* **TASK DIRECTIONS**
Scan the entries for the word "awareness" and return every line that has it.

* **RECORD SET**
════════════════

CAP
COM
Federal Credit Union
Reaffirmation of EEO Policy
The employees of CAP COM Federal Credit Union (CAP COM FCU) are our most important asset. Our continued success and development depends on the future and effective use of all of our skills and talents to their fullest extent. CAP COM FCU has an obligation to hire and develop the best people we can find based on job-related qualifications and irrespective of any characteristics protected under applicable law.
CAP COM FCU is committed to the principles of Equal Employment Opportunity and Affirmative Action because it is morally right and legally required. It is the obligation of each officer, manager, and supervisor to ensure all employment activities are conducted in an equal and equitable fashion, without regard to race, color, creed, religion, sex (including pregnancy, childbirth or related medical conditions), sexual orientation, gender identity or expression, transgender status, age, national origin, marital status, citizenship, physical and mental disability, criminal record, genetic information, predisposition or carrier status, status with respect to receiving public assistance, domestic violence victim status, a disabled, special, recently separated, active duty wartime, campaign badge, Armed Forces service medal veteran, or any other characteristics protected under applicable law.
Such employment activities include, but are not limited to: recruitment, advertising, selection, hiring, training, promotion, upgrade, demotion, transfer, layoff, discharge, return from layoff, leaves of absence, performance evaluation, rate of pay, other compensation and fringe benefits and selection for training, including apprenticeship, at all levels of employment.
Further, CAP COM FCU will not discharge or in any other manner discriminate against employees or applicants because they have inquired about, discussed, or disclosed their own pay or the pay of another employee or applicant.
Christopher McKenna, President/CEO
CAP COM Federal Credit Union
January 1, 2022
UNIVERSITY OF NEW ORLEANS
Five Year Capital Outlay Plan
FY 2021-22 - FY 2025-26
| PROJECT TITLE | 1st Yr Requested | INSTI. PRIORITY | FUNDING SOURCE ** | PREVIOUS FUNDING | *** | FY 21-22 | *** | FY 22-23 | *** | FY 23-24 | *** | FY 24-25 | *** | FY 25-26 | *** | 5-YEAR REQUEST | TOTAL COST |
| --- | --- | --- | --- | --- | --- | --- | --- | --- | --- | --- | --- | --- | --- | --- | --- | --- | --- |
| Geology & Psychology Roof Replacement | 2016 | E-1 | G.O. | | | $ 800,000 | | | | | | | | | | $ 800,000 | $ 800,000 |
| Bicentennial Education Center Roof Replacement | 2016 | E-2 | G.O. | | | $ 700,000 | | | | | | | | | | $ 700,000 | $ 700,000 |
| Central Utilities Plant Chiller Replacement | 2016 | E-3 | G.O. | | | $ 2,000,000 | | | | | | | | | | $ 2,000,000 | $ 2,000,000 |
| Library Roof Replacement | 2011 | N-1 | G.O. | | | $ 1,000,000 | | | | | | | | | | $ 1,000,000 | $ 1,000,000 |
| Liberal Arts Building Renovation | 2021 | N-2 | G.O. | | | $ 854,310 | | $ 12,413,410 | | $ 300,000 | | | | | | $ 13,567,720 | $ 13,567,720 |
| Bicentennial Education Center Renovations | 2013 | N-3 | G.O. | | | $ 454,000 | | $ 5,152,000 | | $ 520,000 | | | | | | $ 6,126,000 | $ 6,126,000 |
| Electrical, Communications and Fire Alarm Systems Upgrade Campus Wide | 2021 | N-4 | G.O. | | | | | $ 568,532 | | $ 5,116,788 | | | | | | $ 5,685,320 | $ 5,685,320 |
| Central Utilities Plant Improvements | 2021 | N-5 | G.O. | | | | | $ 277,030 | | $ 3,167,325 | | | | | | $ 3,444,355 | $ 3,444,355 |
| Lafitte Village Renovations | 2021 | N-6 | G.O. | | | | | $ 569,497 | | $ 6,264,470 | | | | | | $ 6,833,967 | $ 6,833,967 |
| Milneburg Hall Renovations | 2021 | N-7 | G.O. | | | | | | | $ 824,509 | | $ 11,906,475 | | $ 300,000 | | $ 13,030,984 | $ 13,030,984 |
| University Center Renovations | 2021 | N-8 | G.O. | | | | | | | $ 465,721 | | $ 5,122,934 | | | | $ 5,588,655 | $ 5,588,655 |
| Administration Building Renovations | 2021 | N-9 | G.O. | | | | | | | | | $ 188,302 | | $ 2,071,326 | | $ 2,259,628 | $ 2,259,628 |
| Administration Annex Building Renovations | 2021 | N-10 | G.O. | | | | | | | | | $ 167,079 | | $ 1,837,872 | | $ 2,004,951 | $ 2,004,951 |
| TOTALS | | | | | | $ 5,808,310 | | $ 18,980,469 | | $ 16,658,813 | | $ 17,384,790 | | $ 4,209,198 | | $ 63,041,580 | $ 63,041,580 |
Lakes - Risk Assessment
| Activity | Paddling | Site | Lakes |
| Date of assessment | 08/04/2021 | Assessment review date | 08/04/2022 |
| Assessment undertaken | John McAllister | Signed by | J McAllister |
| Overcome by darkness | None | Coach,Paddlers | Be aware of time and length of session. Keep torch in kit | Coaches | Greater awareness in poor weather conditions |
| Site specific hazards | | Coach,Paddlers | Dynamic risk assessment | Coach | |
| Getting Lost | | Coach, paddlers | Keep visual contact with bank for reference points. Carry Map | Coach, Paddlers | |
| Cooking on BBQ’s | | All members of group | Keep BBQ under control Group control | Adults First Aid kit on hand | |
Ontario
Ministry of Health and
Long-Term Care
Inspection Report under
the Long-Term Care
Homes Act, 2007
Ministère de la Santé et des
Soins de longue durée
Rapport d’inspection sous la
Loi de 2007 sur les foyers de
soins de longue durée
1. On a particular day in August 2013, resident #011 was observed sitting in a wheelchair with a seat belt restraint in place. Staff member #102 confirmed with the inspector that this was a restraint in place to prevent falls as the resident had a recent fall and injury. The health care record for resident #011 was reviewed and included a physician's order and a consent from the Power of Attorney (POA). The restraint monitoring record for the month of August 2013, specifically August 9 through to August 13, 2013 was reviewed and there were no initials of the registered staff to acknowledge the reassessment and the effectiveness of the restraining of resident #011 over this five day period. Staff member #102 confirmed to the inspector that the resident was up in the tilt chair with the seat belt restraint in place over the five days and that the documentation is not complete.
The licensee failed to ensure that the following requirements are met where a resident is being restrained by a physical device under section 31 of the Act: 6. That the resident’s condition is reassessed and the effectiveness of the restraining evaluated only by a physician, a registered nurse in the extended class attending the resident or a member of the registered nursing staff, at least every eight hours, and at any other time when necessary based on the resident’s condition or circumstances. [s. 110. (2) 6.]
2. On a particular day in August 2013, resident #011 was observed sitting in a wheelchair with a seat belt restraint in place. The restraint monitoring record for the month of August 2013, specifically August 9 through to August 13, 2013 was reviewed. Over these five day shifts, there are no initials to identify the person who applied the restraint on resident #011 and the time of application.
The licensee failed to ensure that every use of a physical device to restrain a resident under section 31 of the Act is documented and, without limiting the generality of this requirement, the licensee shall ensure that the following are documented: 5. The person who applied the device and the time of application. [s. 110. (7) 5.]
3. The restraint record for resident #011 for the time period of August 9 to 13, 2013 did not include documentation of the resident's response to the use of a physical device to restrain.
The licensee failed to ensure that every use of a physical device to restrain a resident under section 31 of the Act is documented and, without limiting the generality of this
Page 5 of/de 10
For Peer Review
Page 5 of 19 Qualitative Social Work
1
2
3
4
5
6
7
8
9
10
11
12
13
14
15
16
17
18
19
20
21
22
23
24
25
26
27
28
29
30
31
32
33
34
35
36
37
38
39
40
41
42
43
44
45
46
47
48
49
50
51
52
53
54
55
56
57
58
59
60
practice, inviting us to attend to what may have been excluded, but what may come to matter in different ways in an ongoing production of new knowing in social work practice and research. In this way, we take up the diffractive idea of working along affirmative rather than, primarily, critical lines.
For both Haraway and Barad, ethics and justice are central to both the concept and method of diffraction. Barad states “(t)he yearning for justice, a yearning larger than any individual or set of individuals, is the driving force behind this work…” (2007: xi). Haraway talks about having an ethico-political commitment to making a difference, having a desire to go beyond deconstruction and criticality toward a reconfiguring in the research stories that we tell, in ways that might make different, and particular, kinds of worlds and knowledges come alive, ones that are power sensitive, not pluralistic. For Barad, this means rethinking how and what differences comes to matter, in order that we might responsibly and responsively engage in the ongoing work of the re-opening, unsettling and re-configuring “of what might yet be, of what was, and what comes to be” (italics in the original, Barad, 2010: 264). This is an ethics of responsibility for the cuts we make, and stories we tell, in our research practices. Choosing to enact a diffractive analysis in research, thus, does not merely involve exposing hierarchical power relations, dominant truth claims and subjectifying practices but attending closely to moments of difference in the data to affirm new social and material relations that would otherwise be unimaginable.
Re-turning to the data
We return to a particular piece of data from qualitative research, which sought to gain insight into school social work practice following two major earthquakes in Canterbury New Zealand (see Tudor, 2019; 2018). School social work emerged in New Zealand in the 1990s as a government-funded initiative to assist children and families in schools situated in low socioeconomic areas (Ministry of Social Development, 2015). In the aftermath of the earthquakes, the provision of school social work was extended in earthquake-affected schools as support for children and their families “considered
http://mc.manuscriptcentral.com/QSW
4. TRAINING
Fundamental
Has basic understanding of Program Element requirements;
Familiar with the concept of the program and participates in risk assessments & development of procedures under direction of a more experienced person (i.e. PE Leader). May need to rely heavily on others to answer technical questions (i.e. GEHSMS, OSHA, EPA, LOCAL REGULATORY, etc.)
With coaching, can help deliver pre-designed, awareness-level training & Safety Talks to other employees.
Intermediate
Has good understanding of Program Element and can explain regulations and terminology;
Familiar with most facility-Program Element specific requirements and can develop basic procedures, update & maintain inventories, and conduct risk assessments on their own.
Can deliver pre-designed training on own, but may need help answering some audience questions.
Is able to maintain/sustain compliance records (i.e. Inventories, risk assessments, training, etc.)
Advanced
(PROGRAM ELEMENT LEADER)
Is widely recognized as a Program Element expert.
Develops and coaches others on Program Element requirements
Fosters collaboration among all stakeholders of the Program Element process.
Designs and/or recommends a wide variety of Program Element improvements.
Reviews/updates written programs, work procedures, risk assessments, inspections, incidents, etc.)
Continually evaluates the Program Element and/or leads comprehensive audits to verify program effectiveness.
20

════════════════

* **FINAL ANSWER**
| Overcome by darkness | None | Coach,Paddlers | Be aware of time and length of session. Keep torch in kit | Coaches | Greater awareness in poor weather conditions |
With coaching, can help deliver pre-designed, awareness-level training & Safety Talks to other employees.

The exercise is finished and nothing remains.